Sometimes is called for doughnuts.
Hudson walked away from the crash site and into the small town that was cut in two by the country highway. Brick buildings lined Main Street and Second Street. Four gas stations sat on the sides of the highway, billboards indicated a furniture store was somewhere in town, and to Hudson’s great delight there was a doughnut shop.
Staying ahead of the creature he was hunting was pretty tough on an empty stomach.
He walked into the shop; his entrance announced by an adorable little bell attached to the door. A counter displayed scores doughnuts in dozens of varieties; sprinkled, chocolate, glazed, heart-shaped, if a doughnut could exist, it existed here. Hudson was in heaven. He ordered half a dozen in rapid fashion and sat down at a corner booth. The window to his right looked out on a small river surrounded by tall trees. Cows walked around loudly mooing.
Hudson raised a raspberry jam-filled doughnut. He had never anticipated a doughnut bite before, but here he was. The doughnut drew closer to his mouth.
Then the mooing stopped.
Hudson sighed, set the doughnut down and turned on the radio.
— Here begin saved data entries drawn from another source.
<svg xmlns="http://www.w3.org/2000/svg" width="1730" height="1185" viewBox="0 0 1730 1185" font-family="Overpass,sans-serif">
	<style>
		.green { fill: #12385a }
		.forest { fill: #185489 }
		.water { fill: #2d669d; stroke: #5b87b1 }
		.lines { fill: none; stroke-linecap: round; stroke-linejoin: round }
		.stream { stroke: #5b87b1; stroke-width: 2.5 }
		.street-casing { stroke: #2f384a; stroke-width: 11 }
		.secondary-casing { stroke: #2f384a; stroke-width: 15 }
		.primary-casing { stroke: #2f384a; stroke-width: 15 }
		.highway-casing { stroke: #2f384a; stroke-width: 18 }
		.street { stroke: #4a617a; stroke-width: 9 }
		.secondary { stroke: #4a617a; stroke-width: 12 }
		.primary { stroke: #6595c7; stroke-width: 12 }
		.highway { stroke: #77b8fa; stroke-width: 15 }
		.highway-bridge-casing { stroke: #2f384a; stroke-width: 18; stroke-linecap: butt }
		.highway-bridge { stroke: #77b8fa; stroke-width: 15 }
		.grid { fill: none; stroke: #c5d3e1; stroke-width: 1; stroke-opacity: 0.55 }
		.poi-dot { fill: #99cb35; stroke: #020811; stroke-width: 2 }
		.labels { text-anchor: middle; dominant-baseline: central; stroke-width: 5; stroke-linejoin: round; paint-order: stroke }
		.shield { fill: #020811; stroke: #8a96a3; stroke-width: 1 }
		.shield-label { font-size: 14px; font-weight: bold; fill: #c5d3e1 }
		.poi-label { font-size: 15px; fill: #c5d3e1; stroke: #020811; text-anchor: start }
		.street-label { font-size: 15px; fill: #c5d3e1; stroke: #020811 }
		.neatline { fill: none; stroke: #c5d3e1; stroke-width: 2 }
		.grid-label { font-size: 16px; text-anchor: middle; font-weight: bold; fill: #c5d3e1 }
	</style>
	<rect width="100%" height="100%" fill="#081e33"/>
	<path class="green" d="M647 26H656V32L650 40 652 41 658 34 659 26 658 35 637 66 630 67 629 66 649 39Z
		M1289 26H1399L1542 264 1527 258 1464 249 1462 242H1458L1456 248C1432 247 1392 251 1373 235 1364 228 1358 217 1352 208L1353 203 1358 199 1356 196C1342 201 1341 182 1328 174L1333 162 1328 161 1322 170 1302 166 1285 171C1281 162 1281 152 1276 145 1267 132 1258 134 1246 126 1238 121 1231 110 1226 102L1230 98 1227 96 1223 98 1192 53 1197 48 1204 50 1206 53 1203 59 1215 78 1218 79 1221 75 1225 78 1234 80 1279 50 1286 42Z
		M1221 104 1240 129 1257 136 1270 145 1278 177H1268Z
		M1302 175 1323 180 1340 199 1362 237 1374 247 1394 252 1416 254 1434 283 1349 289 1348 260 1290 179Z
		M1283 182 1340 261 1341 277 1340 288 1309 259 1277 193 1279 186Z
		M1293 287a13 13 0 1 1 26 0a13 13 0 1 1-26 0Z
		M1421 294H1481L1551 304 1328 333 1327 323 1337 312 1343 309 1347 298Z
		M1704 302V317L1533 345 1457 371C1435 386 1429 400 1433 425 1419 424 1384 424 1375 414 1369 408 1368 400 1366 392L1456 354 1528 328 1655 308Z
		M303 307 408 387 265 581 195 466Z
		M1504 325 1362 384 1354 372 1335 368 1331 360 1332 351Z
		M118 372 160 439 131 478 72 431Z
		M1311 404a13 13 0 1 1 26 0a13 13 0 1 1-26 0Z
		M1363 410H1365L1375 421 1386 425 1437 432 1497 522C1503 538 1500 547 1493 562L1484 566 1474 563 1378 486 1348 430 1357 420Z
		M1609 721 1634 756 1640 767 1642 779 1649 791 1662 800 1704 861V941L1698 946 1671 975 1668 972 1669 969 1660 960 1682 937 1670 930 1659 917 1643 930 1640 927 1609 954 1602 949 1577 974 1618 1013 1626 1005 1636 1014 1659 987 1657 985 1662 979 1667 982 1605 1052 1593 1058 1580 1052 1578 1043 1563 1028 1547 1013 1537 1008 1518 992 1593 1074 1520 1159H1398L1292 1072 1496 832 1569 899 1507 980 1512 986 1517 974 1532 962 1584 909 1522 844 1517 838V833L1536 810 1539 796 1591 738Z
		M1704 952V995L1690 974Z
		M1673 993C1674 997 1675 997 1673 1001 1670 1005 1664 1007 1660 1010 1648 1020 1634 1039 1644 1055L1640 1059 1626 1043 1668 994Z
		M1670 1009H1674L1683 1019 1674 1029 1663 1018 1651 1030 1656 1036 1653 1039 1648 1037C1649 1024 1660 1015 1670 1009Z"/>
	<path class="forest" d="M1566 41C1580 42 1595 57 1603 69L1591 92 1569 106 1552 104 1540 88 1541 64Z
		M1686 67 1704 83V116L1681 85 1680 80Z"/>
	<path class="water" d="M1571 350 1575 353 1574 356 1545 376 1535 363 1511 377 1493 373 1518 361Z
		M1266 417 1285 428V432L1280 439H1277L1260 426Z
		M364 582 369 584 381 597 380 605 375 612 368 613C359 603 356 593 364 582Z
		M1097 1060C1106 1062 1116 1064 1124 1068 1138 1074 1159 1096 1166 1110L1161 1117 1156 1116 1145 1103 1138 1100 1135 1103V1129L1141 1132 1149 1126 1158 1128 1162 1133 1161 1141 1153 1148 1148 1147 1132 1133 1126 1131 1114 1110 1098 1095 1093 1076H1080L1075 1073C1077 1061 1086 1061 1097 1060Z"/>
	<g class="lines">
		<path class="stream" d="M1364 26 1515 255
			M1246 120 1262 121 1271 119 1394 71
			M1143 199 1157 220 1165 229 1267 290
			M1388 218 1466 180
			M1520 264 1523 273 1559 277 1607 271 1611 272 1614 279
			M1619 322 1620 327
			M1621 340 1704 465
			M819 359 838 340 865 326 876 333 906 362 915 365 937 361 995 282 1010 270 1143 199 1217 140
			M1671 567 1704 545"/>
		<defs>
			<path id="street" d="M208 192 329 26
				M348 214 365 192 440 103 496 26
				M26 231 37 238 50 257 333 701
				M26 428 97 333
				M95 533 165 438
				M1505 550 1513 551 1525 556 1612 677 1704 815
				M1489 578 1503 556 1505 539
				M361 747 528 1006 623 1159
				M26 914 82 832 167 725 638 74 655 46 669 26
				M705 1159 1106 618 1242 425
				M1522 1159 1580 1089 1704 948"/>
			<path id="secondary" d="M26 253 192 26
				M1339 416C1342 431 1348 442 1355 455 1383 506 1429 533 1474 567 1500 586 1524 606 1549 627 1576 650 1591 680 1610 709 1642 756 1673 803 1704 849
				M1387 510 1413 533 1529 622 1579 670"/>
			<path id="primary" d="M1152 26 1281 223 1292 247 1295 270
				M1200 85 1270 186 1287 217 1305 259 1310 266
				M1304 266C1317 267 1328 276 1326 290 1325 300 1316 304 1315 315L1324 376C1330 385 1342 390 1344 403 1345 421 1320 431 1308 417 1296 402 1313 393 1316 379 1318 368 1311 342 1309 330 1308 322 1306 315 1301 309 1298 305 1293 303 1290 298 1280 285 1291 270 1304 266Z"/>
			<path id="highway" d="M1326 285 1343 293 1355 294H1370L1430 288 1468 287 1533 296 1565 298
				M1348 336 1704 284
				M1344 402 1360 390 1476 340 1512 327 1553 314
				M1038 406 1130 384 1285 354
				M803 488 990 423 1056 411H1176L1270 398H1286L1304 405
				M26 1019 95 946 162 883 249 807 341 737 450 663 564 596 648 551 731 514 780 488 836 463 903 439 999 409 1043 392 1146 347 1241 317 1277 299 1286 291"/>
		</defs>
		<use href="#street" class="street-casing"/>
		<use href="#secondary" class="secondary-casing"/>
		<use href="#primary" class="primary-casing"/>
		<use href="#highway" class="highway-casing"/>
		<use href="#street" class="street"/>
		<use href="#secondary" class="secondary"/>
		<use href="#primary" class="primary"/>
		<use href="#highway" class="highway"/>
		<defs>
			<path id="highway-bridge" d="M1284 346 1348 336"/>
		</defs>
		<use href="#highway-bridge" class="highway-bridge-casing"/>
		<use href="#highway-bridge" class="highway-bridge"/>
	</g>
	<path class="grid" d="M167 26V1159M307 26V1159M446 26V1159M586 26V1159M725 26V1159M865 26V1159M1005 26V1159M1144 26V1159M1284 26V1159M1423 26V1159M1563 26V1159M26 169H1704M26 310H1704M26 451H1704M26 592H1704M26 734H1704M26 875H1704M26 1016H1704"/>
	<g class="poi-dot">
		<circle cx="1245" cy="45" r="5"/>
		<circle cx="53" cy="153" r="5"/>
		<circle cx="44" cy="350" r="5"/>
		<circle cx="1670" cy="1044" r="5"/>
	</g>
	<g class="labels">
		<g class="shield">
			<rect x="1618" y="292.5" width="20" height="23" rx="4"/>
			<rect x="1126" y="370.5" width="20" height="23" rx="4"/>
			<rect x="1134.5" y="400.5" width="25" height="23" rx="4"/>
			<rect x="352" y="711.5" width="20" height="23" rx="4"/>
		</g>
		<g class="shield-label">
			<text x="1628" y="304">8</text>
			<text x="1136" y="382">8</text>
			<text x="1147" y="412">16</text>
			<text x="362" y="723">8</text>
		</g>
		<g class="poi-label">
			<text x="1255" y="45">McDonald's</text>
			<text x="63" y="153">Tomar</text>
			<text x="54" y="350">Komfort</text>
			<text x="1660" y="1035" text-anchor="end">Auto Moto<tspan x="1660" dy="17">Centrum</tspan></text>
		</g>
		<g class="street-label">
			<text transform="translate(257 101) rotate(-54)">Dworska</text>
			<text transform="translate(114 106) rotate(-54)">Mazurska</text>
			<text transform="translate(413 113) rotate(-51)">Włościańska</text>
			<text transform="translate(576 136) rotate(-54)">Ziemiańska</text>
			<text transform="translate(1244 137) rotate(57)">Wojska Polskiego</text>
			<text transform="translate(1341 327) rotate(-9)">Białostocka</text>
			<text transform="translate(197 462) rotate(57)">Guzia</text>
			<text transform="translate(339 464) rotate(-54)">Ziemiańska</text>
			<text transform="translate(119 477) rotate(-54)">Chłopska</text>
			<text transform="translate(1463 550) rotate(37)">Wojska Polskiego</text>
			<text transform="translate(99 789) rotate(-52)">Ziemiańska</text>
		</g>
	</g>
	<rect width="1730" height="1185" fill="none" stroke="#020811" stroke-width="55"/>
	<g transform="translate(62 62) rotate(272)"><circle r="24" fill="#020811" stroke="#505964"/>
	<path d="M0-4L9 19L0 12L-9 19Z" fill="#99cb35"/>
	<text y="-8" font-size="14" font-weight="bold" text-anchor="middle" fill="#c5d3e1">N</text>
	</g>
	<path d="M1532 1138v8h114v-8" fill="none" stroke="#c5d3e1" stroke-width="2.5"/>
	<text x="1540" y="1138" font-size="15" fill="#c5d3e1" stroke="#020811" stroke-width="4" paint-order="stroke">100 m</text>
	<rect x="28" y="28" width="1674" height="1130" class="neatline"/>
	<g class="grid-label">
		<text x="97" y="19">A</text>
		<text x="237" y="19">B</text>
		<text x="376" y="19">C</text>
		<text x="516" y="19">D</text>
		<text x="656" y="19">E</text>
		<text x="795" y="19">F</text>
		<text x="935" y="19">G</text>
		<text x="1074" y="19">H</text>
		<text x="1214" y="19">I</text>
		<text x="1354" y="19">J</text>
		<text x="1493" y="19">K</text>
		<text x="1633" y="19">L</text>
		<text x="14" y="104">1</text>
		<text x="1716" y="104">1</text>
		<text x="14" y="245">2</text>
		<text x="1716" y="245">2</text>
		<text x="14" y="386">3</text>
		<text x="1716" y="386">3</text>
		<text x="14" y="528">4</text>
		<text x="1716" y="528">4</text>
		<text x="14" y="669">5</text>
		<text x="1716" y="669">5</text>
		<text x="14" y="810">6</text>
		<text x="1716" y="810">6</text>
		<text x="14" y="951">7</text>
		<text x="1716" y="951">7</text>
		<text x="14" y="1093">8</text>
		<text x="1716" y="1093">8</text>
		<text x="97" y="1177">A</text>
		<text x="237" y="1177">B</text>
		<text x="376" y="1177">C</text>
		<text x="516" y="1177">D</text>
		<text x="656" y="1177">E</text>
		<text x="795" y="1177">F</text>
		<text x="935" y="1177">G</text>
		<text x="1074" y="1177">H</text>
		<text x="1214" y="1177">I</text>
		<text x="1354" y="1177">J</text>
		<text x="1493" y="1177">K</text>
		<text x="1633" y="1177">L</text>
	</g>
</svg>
“Joani, this thing by chance live next to rivers and likes beef?” Hudson asked.
A moment later Joani’s voice came over the radio. “Riley says maybe,” Joani replied.
‘Maybe’ was enough. Hudson huffed, shoved a few doughnuts into his pockets and went to the river. “Come on out here when you can. I’ll stay ahead of it,” Hudson told the others. “And bring cheese and crackers or something. My pockets are full of doughnut crumbs.”
“What does that mean, H?” Joani asked.
“It means I make bad decisions before running after river living cow eaters,” Hudson snapped back.
“Guys, Hudson is hangry. We have to move fast!” Joani joked.
Hudson said nothing. He knew she was right.